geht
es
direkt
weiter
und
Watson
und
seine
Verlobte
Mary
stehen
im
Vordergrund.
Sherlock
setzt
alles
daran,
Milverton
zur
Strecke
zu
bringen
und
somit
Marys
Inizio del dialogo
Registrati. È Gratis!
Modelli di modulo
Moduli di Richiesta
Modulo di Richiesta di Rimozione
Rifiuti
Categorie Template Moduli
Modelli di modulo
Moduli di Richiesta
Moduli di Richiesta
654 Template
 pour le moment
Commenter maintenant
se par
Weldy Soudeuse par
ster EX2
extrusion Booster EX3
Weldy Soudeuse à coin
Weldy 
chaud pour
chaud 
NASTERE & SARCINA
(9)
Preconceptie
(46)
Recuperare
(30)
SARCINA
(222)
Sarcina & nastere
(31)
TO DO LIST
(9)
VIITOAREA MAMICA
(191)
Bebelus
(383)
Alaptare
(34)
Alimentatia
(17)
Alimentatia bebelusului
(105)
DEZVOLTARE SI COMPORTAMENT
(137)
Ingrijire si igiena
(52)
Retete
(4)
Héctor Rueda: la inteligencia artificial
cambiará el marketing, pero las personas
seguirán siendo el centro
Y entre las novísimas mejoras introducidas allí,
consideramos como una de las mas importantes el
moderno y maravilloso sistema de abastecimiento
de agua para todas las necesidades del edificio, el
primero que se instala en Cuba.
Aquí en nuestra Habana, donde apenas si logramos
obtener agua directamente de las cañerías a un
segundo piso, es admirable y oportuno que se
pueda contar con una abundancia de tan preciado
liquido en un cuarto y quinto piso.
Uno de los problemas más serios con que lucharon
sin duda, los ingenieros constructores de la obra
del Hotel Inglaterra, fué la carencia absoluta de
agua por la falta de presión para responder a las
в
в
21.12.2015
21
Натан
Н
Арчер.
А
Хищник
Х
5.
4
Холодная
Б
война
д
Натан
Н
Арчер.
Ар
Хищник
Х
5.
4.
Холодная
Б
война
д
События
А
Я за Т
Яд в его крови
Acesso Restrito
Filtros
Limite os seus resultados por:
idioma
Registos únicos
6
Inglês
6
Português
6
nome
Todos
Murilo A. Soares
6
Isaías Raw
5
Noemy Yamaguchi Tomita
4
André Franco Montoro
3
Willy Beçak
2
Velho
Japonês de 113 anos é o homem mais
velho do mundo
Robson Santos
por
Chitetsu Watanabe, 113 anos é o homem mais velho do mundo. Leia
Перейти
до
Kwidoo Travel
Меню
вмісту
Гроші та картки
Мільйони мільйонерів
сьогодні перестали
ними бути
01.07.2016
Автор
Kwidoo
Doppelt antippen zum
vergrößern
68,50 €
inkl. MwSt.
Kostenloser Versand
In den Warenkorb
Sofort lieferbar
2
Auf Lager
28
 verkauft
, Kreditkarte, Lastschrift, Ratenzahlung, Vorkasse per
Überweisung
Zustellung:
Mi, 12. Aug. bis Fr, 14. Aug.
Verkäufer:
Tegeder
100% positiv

- Work required
For the word "homem", find all matching lines in the entries above and copy them out.

- Answer below
Japonês de 113 anos é o homem mais
Chitetsu Watanabe, 113 anos é o homem mais velho do mundo. Leia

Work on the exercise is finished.